Counsel has done so. That opinion was filed July 2, 1979, but was not certified for publication in the official reports. It reached a result entirely consistent with that now adopted by this court as to Wilshire. (No individual agent, such as appellant Herman was involved in the Court of Appeal opinion.) Under these circumstances, a fair reading of rule 977 of the California Rules of Court surely allows citation to the unpublished opinion. To hold otherwise leaves us in the Orwellian situation where the Court of Appeal opinion binds us, under Auto Equity Sales, Inc. v. Superior Court, supra, 57 Cal.2d 450, but we cannot tell anyone about it. Such a rule of law is intolerable in a society whose governmental decisions are supposed to be free and open and whose legal system is founded on principles of the common law (Civ. Code, § 22.2) with its elementary reliance on the doctrine of stare decisis.

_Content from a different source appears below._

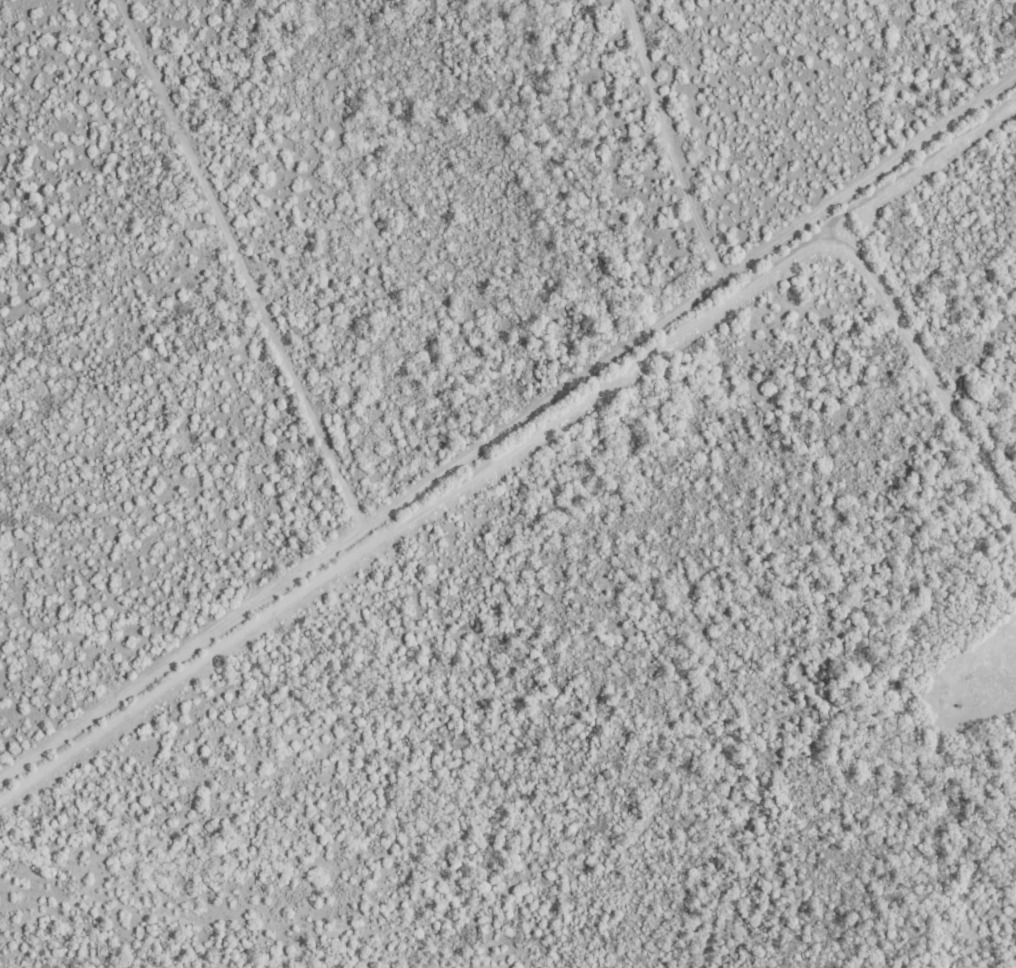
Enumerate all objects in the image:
road: (709, 361)
road: (375, 512)

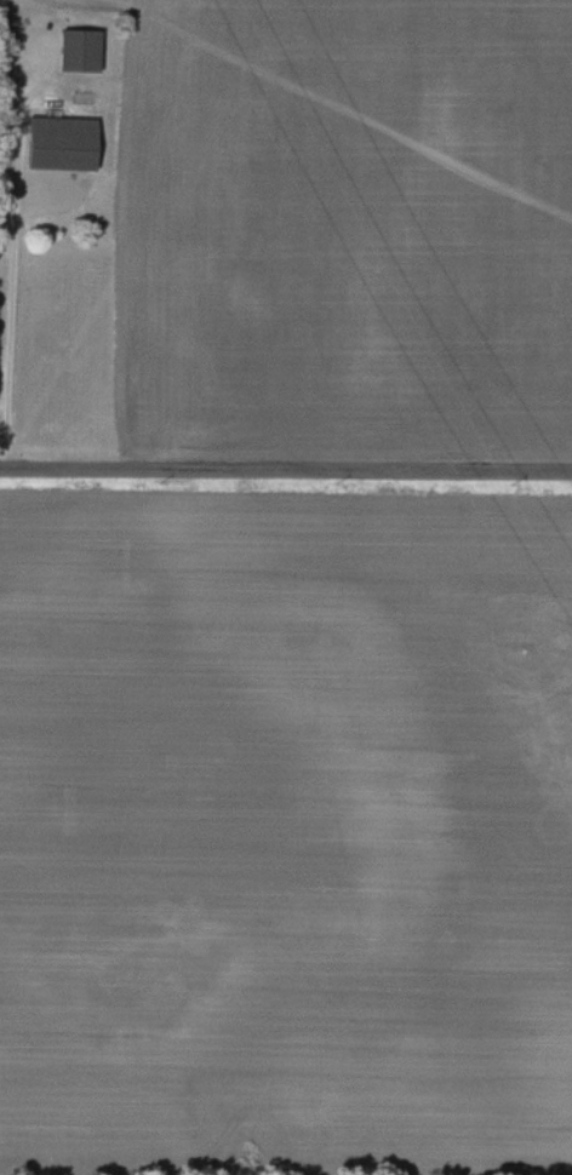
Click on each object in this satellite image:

Rule 977 states that an unpublished opinion of a Court of Appeal “shall not be cited by a court or by a party in any other action or proceeding except when the opinion is relevant under the doctrines of the law of the case, res judicata or collateral estoppel, or in a criminal action or proceeding involving the same defendant...” (Italics added.)

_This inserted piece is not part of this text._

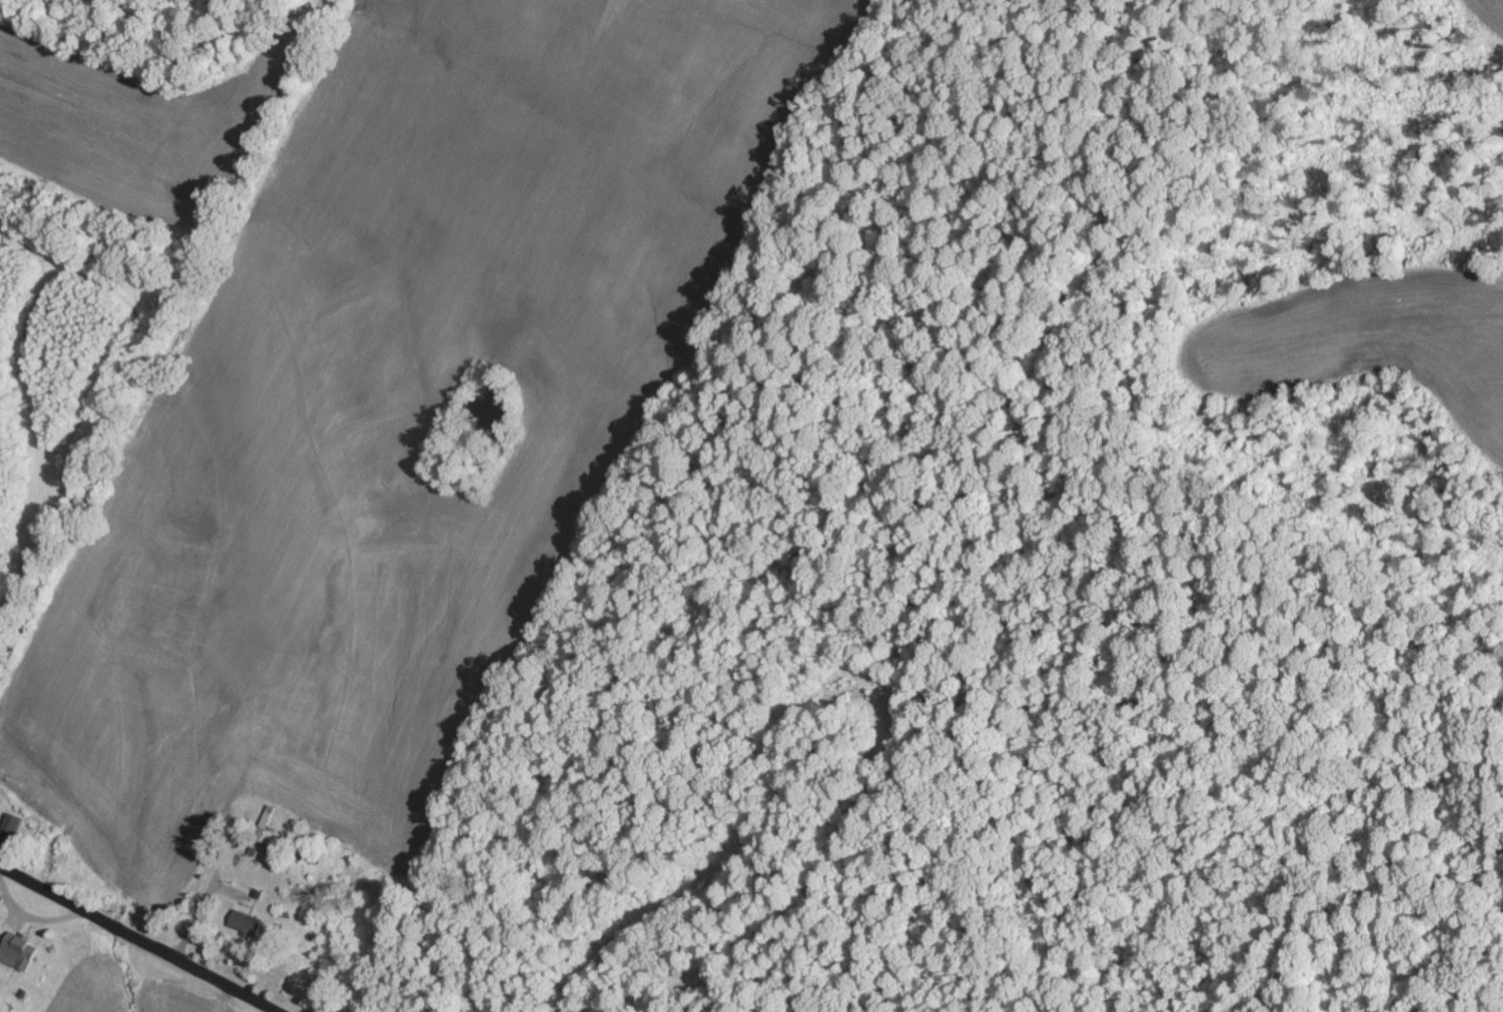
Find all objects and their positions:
building: (267, 824)
building: (256, 916)
road: (139, 939)
building: (20, 952)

This surely is not another action or proceeding within the meaning of the rule. Given the history of the Onsurez case, this is the same proceeding. The appeals are technically separate, as were the summary judgments, but all common sense cries out that the rule should not apply here.

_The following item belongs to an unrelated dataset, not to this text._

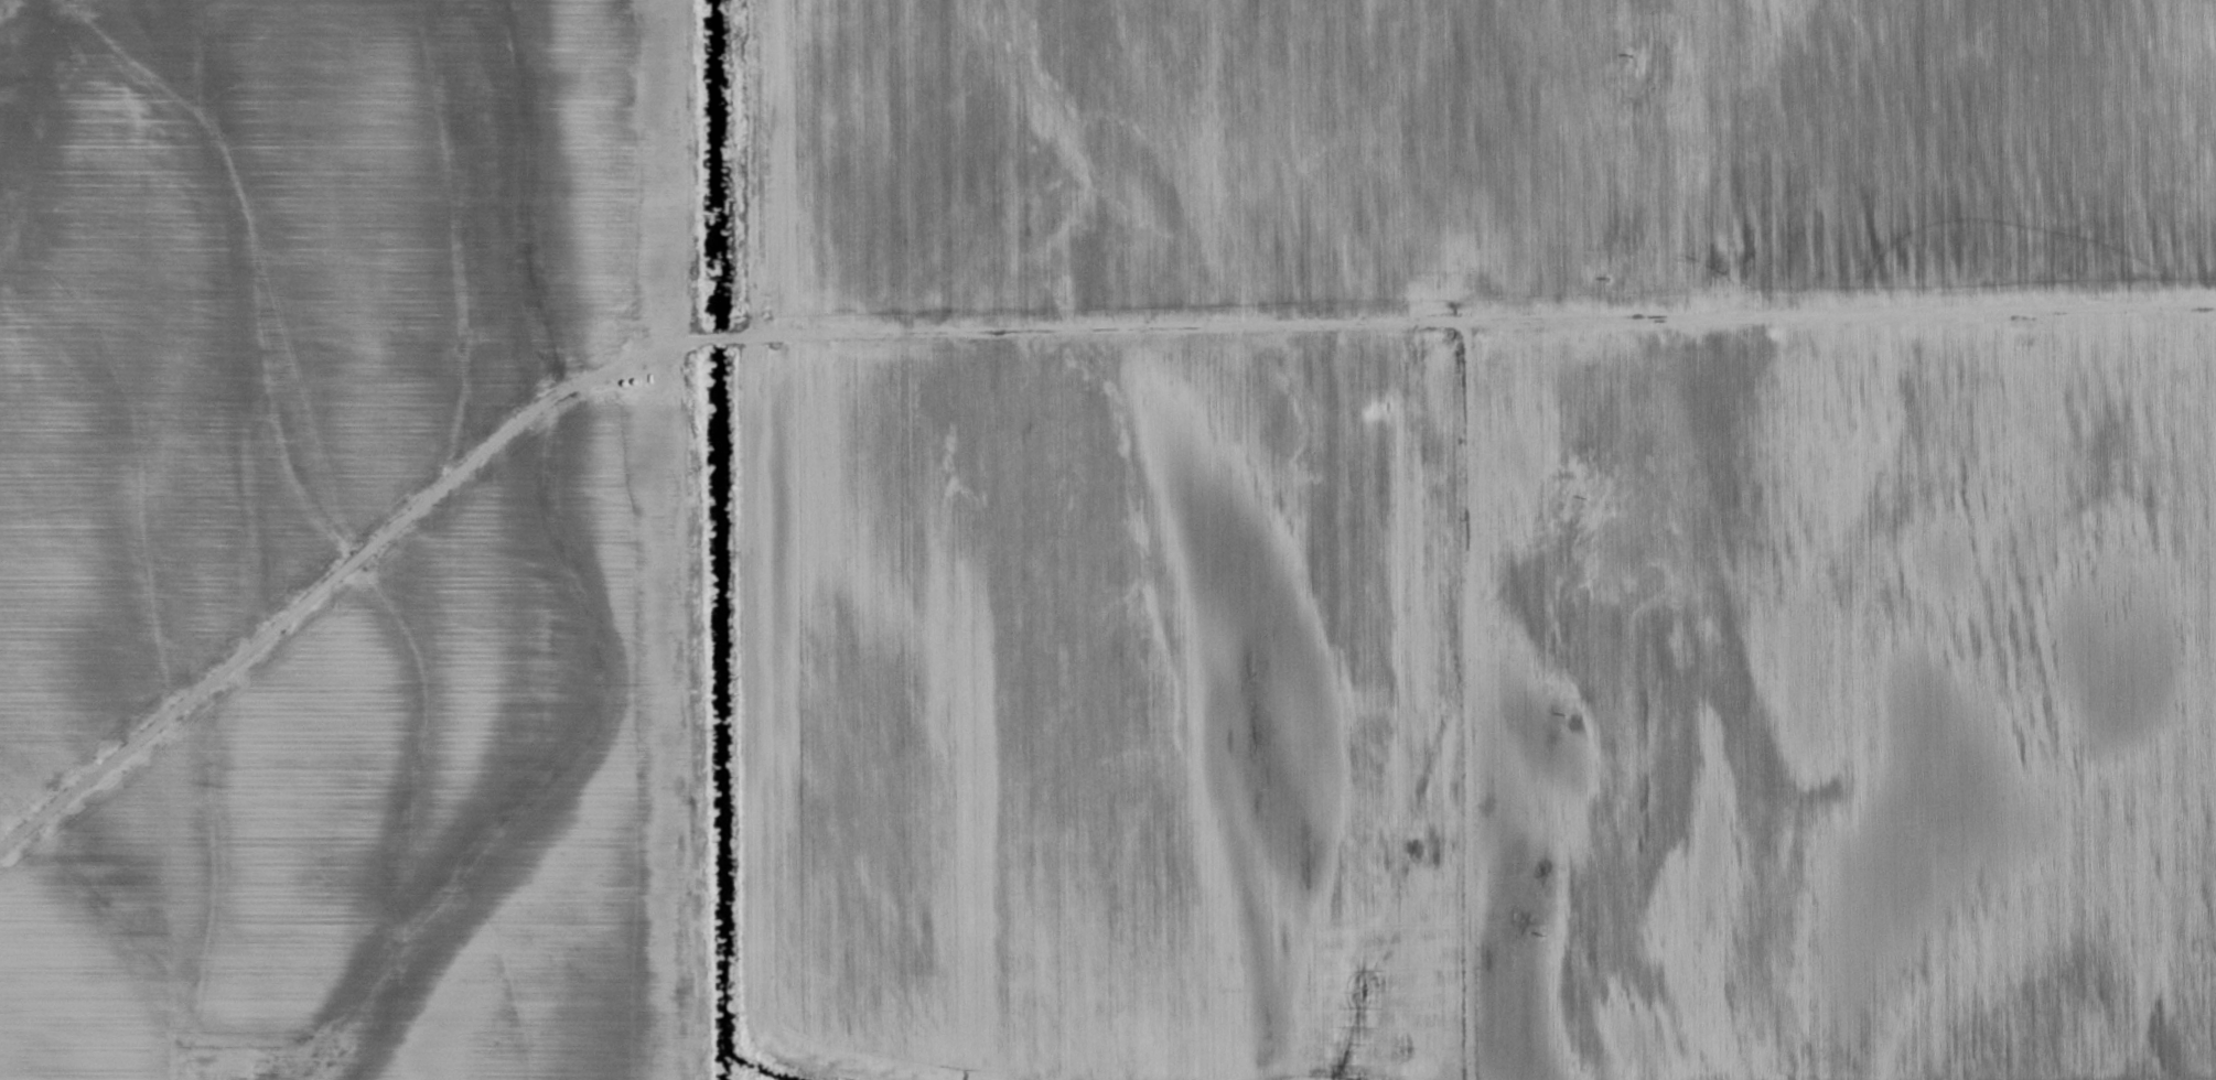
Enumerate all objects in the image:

For this reason I concur in the result reached by my colleagues as to Wilshire and in the opinion and result as to appellant Herman. 
      
      In 1977, effective January 1, 1978, the Legislature amended section 1306 of the Penal Code to vest jurisdiction to enter summary judgment in the court which has declared the forfeiture, regardless of the amount of the bail. Thus the specter of appeals to different courts from the same underlying case, with the possibility of conflicting results, is no longer a worry.
     
      
      In Auto Equity, the Supreme Court said at pages 455-456: “Under the doctrine of stare decisis, all tribunals exercising inferior jurisdiction are required to follow decisions of courts exercising superior jurisdiction. Otherwise, the doctrine of stare decisis makes no sense. The decisions of this court are binding upon and must be followed by all the state courts of California. Decisions of every division of the District Courts of Appeal are binding upon all the justice and municipal courts and upon all the superior courts of this state, and this is so whether or not the superior court is acting as a trial or appellate court. Courts exercising inferior jurisdiction must accept the law declared by courts of superior jurisdiction. It is not their function to attempt to overrule decisions of a higher court. (People v. McGuire, 45 Cal. 56, 57-58; Latham v. Santa Clara County Hospital, 104 Cal.App.2d 336, 340 [231 P.2d 513]; Globe Indemnity Co. v. Larkin, 62 Cal.App.2d 891, 894 [145 P.2d 633].)
      “This rule requiring a court exercising inferior jurisdiction to follow the decisions of a court exercising a higher jurisdiction has particular application to the appellate departments of the superior court. Until very recently, the decisions of those courts were not subject to appellate review except by the use of original writs in exceptional cases. Even under the recent constitutional amendment (Cal. Const., art. VI, § 4e), which is not here applicable, the right of review is strictly limited (Code Civ. Proc., § 988t; Pen. Code, § 1471). It would create chaos in our legal system if these courts were not bound by higher court decisions.”